** Written task **
From the rows below, pick out every line that contains the word "dialectique" and copy each of those lines.

+++ Materials provided

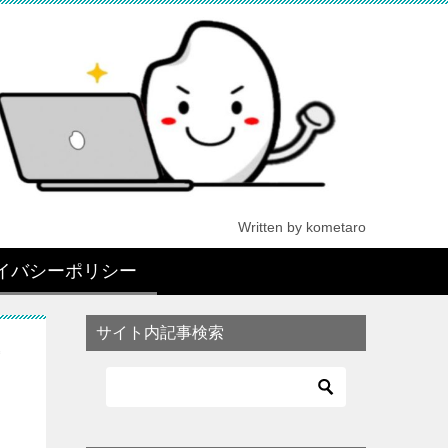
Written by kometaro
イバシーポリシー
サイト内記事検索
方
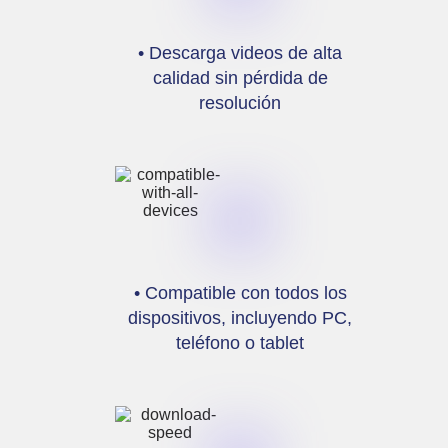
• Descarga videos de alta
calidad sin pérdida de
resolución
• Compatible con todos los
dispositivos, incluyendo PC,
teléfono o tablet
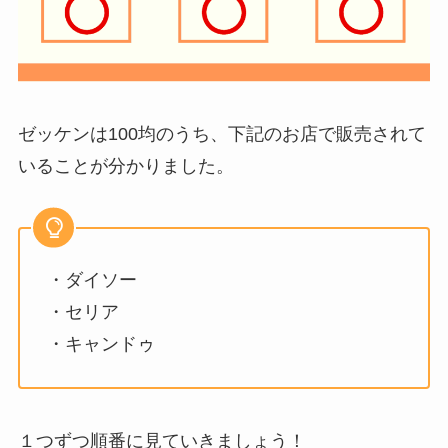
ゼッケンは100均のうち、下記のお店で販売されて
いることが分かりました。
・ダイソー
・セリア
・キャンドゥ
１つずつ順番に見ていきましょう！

++++++
+++ Materials provided

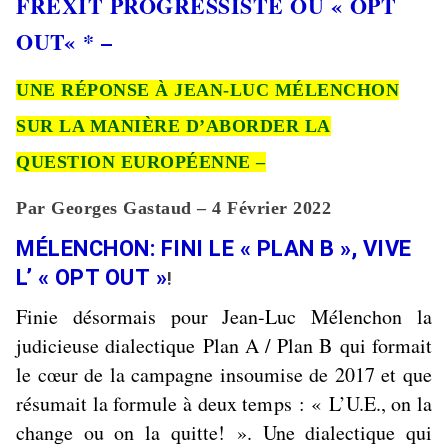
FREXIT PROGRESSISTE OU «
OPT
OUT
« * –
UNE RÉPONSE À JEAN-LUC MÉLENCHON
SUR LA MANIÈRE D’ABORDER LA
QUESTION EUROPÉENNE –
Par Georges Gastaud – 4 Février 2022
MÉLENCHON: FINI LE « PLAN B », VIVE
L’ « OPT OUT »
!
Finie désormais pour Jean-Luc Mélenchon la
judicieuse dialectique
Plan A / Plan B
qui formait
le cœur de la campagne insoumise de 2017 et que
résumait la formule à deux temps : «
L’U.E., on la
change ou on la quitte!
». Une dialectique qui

++++++

** Exercise solution **
judicieuse dialectique
». Une dialectique qui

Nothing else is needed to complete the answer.